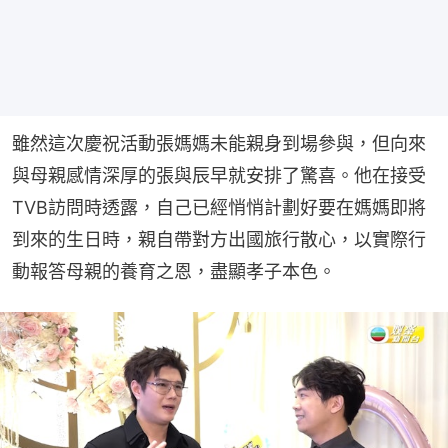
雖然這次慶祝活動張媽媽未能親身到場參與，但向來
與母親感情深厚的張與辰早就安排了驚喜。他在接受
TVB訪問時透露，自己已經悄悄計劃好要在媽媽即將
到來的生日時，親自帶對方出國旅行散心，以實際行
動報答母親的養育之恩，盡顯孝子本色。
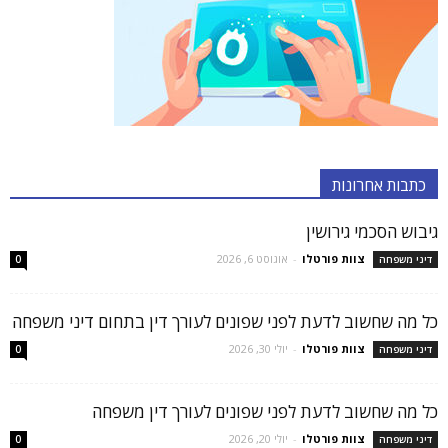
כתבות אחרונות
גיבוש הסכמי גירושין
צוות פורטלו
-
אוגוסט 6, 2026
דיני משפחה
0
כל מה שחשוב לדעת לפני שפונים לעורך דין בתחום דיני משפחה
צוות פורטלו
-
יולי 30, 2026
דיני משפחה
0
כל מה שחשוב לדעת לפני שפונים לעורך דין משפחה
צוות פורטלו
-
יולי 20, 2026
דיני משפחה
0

◇ ◇ ◇ ◇

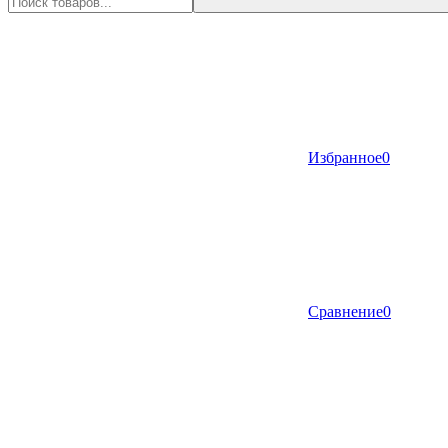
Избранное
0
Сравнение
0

◇ ◇ ◇ ◇

## Exercise objective
Copy out word for word the part of the rows that opens with the line containing "雖然這次慶祝活動張媽媽未能親身到場參與，但向來" and closes with the line containing "動報答母親的養育之恩，盡顯孝子本色。", including both of those lines.

## The completed task
雖然這次慶祝活動張媽媽未能親身到場參與，但向來
與母親感情深厚的張與辰早就安排了驚喜。他在接受
TVB訪問時透露，自己已經悄悄計劃好要在媽媽即將
到來的生日時，親自帶對方出國旅行散心，以實際行
動報答母親的養育之恩，盡顯孝子本色。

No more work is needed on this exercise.